begin PASSAGE SHOWN

In this application "transmission means" and "receiving means" should be understood as means for connecting audio devices to the hearing aid system and means for interconnecting the various parts of the hearing aid system. Such means may be telecoils, FM transmitters and receivers, Bluetooth transmitters and receivers, other wireless digital transmitter and receiver types, optical plugs and cables, digital coax plugs and cables as well as any other type of wired or wireless transmitting and receiving means. Thus, in the present application such transmitting and receiving means may be incorporated in both the audio devices and the units of the hearing aid system. The transmitting and receiving means in the various units need not be the same and a single unit may comprise more than one type. Especially in hearing aid systems with several associated devices the transmission types need not be the same, since the choice depends on the system requirements for the specific transmission path. As an example the transmission format used for signal transmission to the hearing aids themselves should be optimized for requiring a minimum of electrical power for the signal decoding in the hearing aids.

It is well known to use an audio codec algorithm in order to represent an audio signal with a minimum number of bits while retaining the quality. This can effectively reduce the bandwidth required for transmission of an audio file. Examples of audio codecs are MP3, WMA, AAC and AC-3 (digital dolby). In the present application the term "audio decoder" refers to means for decoding an audio encoded signal. The "audio decoder" typically detects the transmission format of the received digital audio signal and decodes the signal appropriately. Correspondingly the "audio encoder" processes the audio encoding of the given audio signal.

"Mono-decoding" of a digital stereo signal (which may be either a binaural or traditional stereo signal) is a process where one of the two input stereo channels is decoded and the other of the two input stereo channels is discarded. Thus in the left hearing aid unit the right channel of the stereo signal is discarded and in the right hearing aid unit the left channel of the stereo signal is discarded. Hereby the required processing power for the "mono-decoding" is only half or less that of the traditional audio decoding of a multi-channel signal.

end PASSAGE SHOWN
begin RECORDS

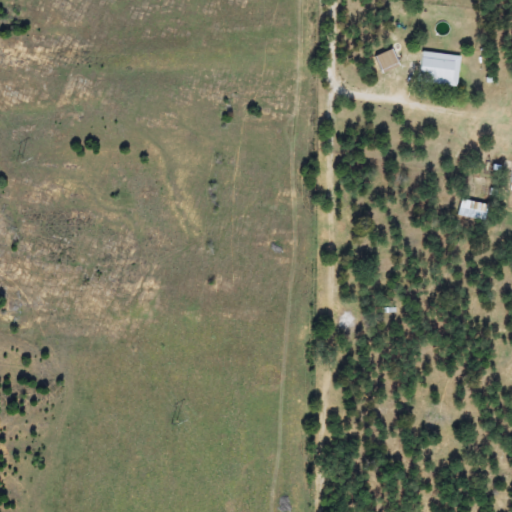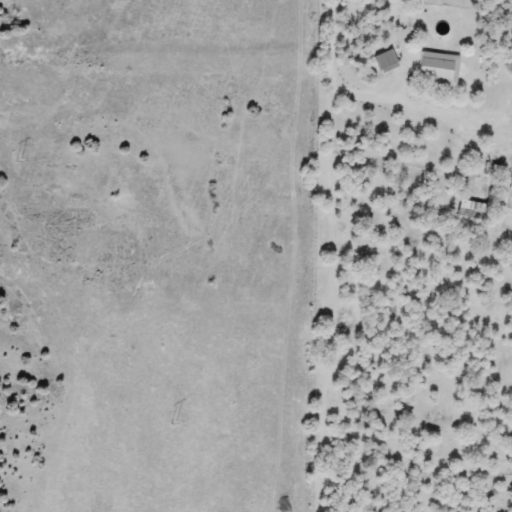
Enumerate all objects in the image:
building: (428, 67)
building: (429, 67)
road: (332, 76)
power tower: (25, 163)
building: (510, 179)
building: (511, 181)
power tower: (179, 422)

end RECORDS

» EXERCISE REQUIREMENTS:
1. From the hearing aid passage, list every audio codec it gives as an example.
2. Reproduce the part of the hearing aid passage that opens with "It is well known" and closes with "given audio signal.", putting "data rate" in place of "bandwidth".

» WRITTEN RESPONSES:
1. MP3, WMA, AAC, AC-3 (digital dolby)

2.
It is well known to use an audio codec algorithm in order to represent an audio signal with a minimum number of bits while retaining the quality. This can effectively reduce the data rate required for transmission of an audio file. Examples of audio codecs are MP3, WMA, AAC and AC-3 (digital dolby). In the present application the term "audio decoder" refers to means for decoding an audio encoded signal. The "audio decoder" typically detects the transmission format of the received digital audio signal and decodes the signal appropriately. Correspondingly the "audio encoder" processes the audio encoding of the given audio signal.